Here's my attempt to distill the issue of corporate personhood. The best book on the subject that I've seen is
The Corporation : The Pathological Pursuit of Profit and Power, by Joel Bakan.
Corporations are disproportionately powerful, because they concentrate huge amounts of money and therefore political influence. Is this good or bad? On the one hand, "what's good for GE is good for America." On the other hand, corporations by law must pursue no objective over maximizing shareholder value. This means externalizing costs whenever possible. For example, a corporation sells 100,000,000 widgets whose use will kill 100 people. That corporation may not legally settle for a smaller profit in order to make its widgets safer, and thereby save the 100 people. (The "what's good for GE" proponents may counter that the public sector makes such
cold-hearted calculations all the time, and that the economic activity of the widgets is part of the "rising tide that lifts all boats," making the whole society wealthier and safer.)

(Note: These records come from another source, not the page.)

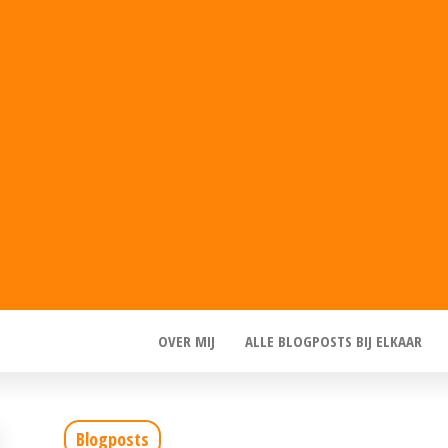
OVER MIJ
ALLE BLOGPOSTS BIJ ELKAAR
Blogposts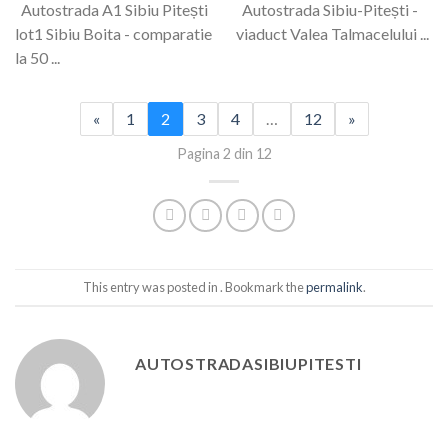
Autostrada A1 Sibiu Pitești
Autostrada Sibiu-Pitești -
lot1 Sibiu Boita - comparatie
viaduct Valea Talmacelului ...
la 50 ...
«
1
2
3
4
…
12
»
Pagina 2 din 12
This entry was posted in . Bookmark the
permalink
.
AUTOSTRADASIBIUPITESTI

What does this have to do with "corporate personhood?" Corporations concentrate huge amounts of capital, but they defuse almost all responsibility. When a corporation makes a million dollars, that money is shared by all its owners. When a corporation kills a person, that guilt is claimed by no one.
Though a corporation is fundamentally no more than a financial partnership, the existence of the corporate entity insulates its officers from morality and from the law. A bad action could spring from the combined actions of many members of a corporation, though none of the individual actions is bad. Even when a single member performs a bad action on behalf of the corporation, it's difficult to detect and prosecute. This insulation itself encourages bad behavior, because members' responsibility to the corporation is more pressing than their responsibility to the society and its laws.

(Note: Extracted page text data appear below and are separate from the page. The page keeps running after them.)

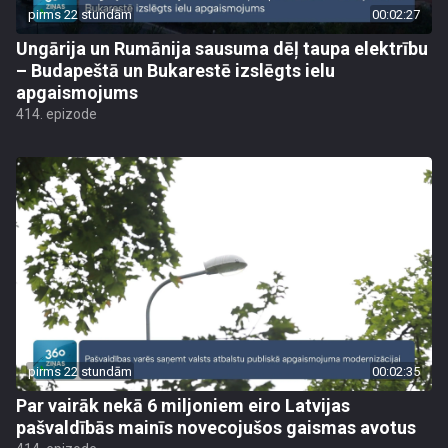
pirms 22 stundām
00:02:27
Ungārija un Rumānija sausuma dēļ taupa elektrību
– Budapeštā un Bukarestē izslēgts ielu
apgaismojums
414. epizode
pirms 22 stundām
00:02:35
Par vairāk nekā 6 miljoniem eiro Latvijas
pašvaldībās mainīs novecojušos gaismas avotus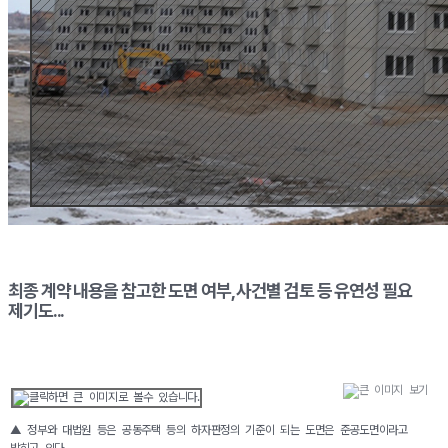
최종 계약 내용을 참고한 도면 여부, 사건별 검토 등 유연성 필요
제기도...
▲ 정부와 대법원 등은 공동주택 등의 하자판정의 기준이 되는 도면은 준공도면이라고
밝히고 있다.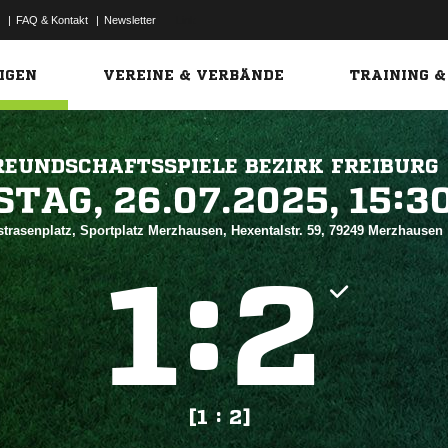
|
FAQ & Kontakt
|
Newsletter
Link
IGEN
VEREINE & VERBÄNDE
TRAINING &
REUNDSCHAFTSSPIELE BEZIRK FREIBURG
 


trasenplatz, Sportplatz Merzhausen, Hexentalstr. 59, 79249 Merzhausen
:


[1 : 2]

Basing the rights of the corporation on the rights of the person gives corporations additional power. The law gives individuals various rights to protect them from the power of the state (e.g. the Bill of Rights). Sharing these rights with corporations gives them even more power. Treating people and corporations the same allows using a rhetoric of "freedom" to weaken and eliminate regulation, when regulation is the best tool for making corporations consider important externalities, and the only way to correct market failures.